Family size is a very hot-button issue. Back when the Bean was a newborn, strangers would ask me if I was planning on having another. And, naive as I was, I would tell the truth: probably not.
Then the lectures began.
“Don’t have a lonely child!” “Who will she play with?” “She’ll have to take care of you–all by herself–when you get old!” “Don’t you know that only children are spoiled?”
In our society, it’s acceptable to have 2-3 kids. That’s it. If you’re a mother of many (remember this fun, large family?), a mother of one, or a mother on none, strangers feel free to set tact aside and give their candid disapproval. Onlies, especially, have fallen victim to some unfortunate stereotypes. Which is unfortunate, because family size is not something you should choose, based on pressure from the outside, or fears that you are ruining your child by not having the right amount of siblings for them.

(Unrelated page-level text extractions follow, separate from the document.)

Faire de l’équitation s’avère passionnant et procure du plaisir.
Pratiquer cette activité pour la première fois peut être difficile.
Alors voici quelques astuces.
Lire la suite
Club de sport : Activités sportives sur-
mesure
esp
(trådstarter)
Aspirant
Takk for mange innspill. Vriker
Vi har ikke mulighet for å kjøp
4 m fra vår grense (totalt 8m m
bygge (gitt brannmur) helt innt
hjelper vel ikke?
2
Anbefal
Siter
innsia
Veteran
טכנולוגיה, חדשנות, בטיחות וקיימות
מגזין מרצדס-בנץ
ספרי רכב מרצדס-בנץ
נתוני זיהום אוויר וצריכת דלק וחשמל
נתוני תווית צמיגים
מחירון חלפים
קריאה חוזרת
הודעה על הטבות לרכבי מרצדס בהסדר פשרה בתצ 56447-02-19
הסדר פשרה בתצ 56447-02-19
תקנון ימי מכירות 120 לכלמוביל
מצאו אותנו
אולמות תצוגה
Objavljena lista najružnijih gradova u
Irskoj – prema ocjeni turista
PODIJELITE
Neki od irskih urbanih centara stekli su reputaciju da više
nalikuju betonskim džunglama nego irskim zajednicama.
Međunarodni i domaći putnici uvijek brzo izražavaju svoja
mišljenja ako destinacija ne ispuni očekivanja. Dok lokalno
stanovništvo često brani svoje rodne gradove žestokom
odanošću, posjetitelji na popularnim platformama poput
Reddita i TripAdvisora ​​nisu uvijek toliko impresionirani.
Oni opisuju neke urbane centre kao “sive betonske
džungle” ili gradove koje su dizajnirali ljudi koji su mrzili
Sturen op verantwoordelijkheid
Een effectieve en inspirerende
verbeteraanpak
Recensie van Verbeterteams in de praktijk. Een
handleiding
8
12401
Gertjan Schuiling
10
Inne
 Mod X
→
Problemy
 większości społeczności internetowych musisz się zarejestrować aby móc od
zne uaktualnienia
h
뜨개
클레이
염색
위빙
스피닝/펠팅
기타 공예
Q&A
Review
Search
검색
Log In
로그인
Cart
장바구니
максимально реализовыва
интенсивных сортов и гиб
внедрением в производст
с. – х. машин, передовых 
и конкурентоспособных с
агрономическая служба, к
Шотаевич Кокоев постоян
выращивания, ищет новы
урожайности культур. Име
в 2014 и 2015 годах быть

We have one child, because we enjoy having one child. We loved having a baby, in spite of her health problems. Raising her is a joy. Her language delay has presented us with a unique set of challenges, but that’s not why we’re not planning on having another. We just don’t feel like we need another. Before I became pregnant with Beanie, I would cry, because I wanted a child so badly.
That hasn’t happened.
I’m not saying that one child is perfect for every family; I’m saying one child is perfect for our family. Just like having a stay-at-home-dad and working (out of the home) mother is not for everyone, although it works very well for us. We don’t need permission to be minimalists, to live on board, or to run our family with the dynamics it has. And you know what? Nobody else needs permission either. If you have 5 kids–or even the usual 2-3–you don’t need everyone else to do the same, in order to validate your choices. Your choices are validated if they work for your family!

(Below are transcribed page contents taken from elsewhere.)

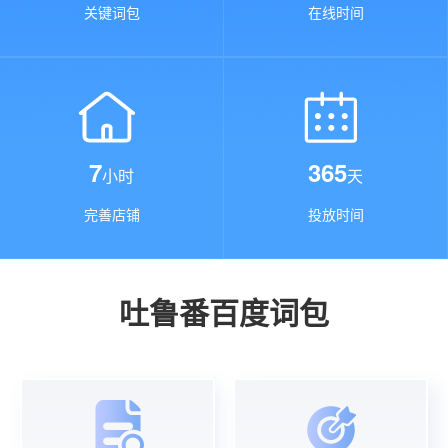
关键词包
在线时间
7
365
小时
天
完善店铺
投放时间
吐鲁番百度词包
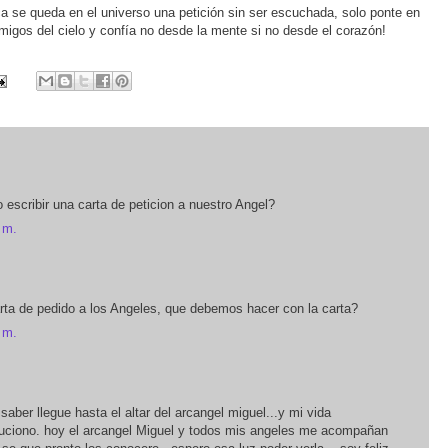
a se queda en el universo una petición sin ser escuchada, solo ponte en
migos del cielo y confía no desde la mente si no desde el corazón!
escribir una carta de peticion a nuestro Angel?
 m.
ta de pedido a los Angeles, que debemos hacer con la carta?
 m.
saber llegue hasta el altar del arcangel miguel...y mi vida
uciono. hoy el arcangel Miguel y todos mis angeles me acompañan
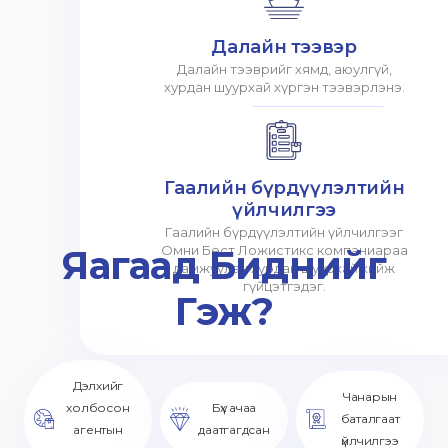
Далайн тээвэр
Далайн тээврийг хямд, аюулгүй,
хурдан шуурхай хүргэн тээвэрлэнэ.
Гаалийн бүрдүүлэлтийн
үйлчилгээ
Гаалийн бүрдүүлэлтийн үйлчилгээг
Яагаад Биднийг
Омни Бест Ложистикс компаниараа
дамжуулан хурдан шуурхай хийж
гүйцэтгэдэг.
Гэж?
Дэлхийг
Чанарын
холбосон
Бүх ачаа
баталгаат
агентын
даатгагдсан
үйлчилгээ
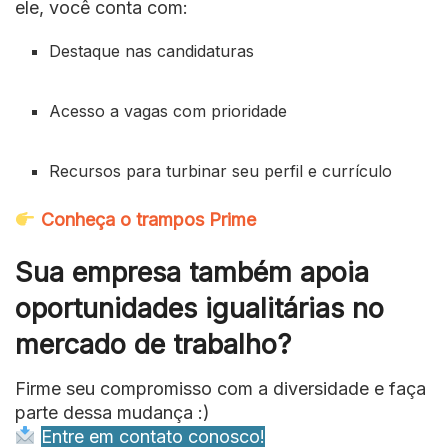
ele, você conta com:
Destaque nas candidaturas
Acesso a vagas com prioridade
Recursos para turbinar seu perfil e currículo
Conheça o trampos Prime
Sua empresa também apoia
oportunidades igualitárias no
mercado de trabalho?
Firme seu compromisso com a diversidade e faça
parte dessa mudança :)
Entre em contato conosco!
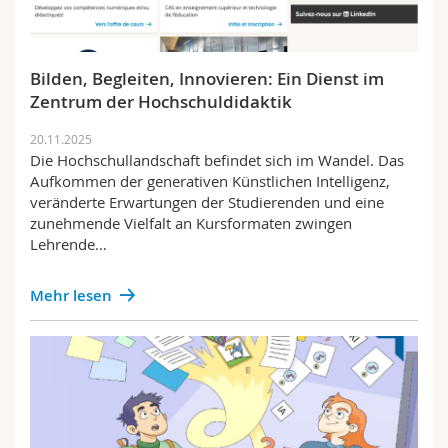
Bilden, Begleiten, Innovieren: Ein Dienst im
Zentrum der Hochschuldidaktik
20.11.2025
Die Hochschullandschaft befindet sich im Wandel. Das
Aufkommen der generativen Künstlichen Intelligenz,
veränderte Erwartungen der Studierenden und eine
zunehmende Vielfalt an Kursformaten zwingen
Lehrende…
Mehr lesen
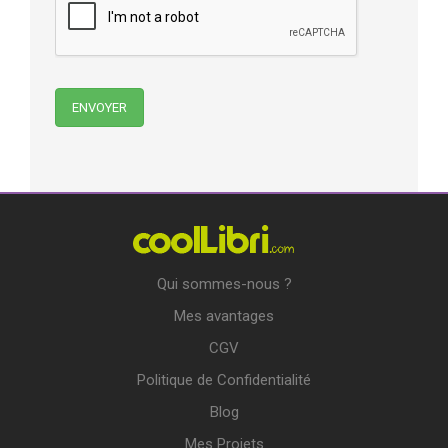
Qui sommes-nous ?
Mes avantages
CGV
Politique de Confidentialité
Blog
Mes Projets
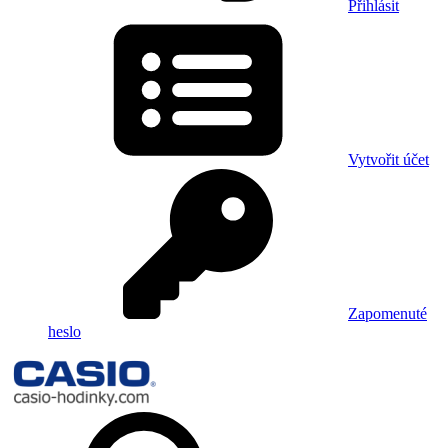
Přihlásit
Vytvořit účet
Zapomenuté
heslo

So, that being said, I’d like to celebrate our happy little family.
Here are some surprising ways that family life is different when there are only three of you:
–Learning to share is less of a problem. While we hear “Mine!” occasionally, she has fewer fights over toys with her friends, since she does not worry about siblings taking her toys.

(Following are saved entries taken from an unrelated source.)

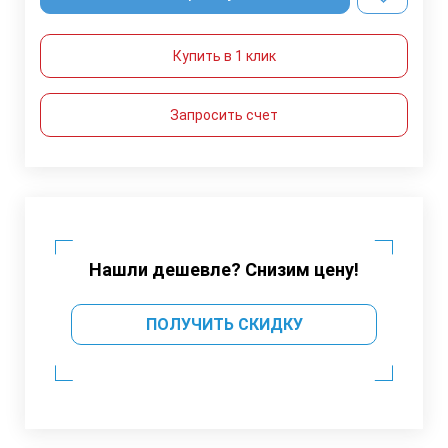
Купить в 1 клик
Запросить счет
Нашли дешевле? Снизим цену!
ПОЛУЧИТЬ СКИДКУ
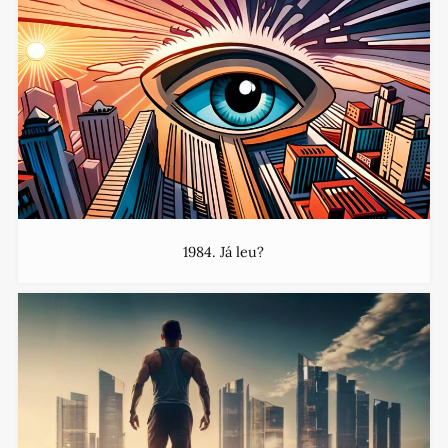
1984. Já leu?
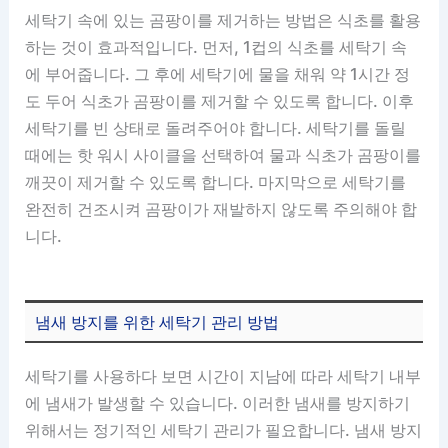
세탁기 속에 있는 곰팡이를 제거하는 방법은 식초를 활용
하는 것이 효과적입니다. 먼저, 1컵의 식초를 세탁기 속
에 부어줍니다. 그 후에 세탁기에 물을 채워 약 1시간 정
도 두어 식초가 곰팡이를 제거할 수 있도록 합니다. 이후
세탁기를 빈 상태로 돌려주어야 합니다. 세탁기를 돌릴
때에는 핫 워시 사이클을 선택하여 물과 식초가 곰팡이를
깨끗이 제거할 수 있도록 합니다. 마지막으로 세탁기를
완전히 건조시켜 곰팡이가 재발하지 않도록 주의해야 합
니다.
냄새 방지를 위한 세탁기 관리 방법
세탁기를 사용하다 보면 시간이 지남에 따라 세탁기 내부
에 냄새가 발생할 수 있습니다. 이러한 냄새를 방지하기
위해서는 정기적인 세탁기 관리가 필요합니다. 냄새 방지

–Beanie’s role in our family is rather different than it would be if we had more children. She is a member of the group, and the “group” consists of two other adults. Her relationship to us is more equal–she does not fear our anger, but she aspires to be like us. While we struggle with getting her to follow directions (and yes, she is punished if she does not do so), we are her ultimate role models. When I clean, she grabs a wash cloth or her toy broom and joins in. When we read, she grabs a book and reads as well. If we want her to do something, we had better be doing it ourselves.
–Beanie is very good at entertaining herself, and does not mind solitude.
–We are able to spend a great deal of time playing with Jelly Bean and helping her to pursue her interests.